Hannah Barraclough, of Beijing-based Koryo Tours, which has experience in arranging sporting event-based trips to North Korea, said allowing non-elite runners to compete in this year's marathon marks a milestone in the 27-year history of the event.
"It is certainly unusual for non-elite runners to be allowed to participate in the Pyongyang Marathon," Barraclough said.
"We have been trying to get additional entries for the past seven years.
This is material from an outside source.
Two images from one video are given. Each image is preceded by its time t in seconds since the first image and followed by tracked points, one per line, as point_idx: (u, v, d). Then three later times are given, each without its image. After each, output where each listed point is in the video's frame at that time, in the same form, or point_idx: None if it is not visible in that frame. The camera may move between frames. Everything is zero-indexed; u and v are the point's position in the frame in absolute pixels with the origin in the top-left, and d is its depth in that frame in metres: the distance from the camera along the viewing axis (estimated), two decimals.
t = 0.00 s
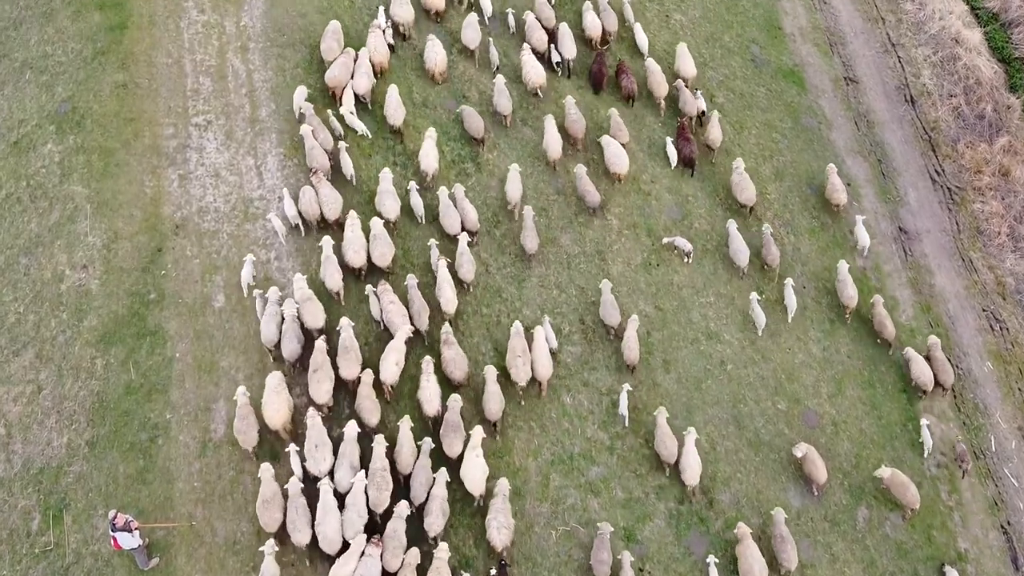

However, the marathon committee has always requested only elite runners, so we have been unable to gain places for those who don't have such fast times."
All visitors are usually required to be accompanied by a government-appointed guide, and many potential marathon runners might find this offputting.
Sai Kung-based distance runner Rachel Sproston said she would be interested in running the half marathon if she did not need a chaperone for the duration of the trip. "I've competed in many overseas distance races and like to stay on for a day or two after the race to explore and enjoy the local culture," said Sproston. "I am not sure how much fun this would be with the current limitations on tourists in Pyongyang."
Another distance runner with extensive experience of foreign races said he would not be including the event on his 2014 racing schedule. "While I understand sports should be separated from politics, I just don't like the way the country is being run and would feel empathy for its people no matter how warm the reception," said Keith Chan Wah-kwai. "As such I am not interested in travelling to Pyongyang at all."
Ethiopia's Ketema Bekele Negassa won the marathon last year in two hours, 13 minutes and three seconds, while home favourite Kim Mi-gyong took the women's title in 2:26:31.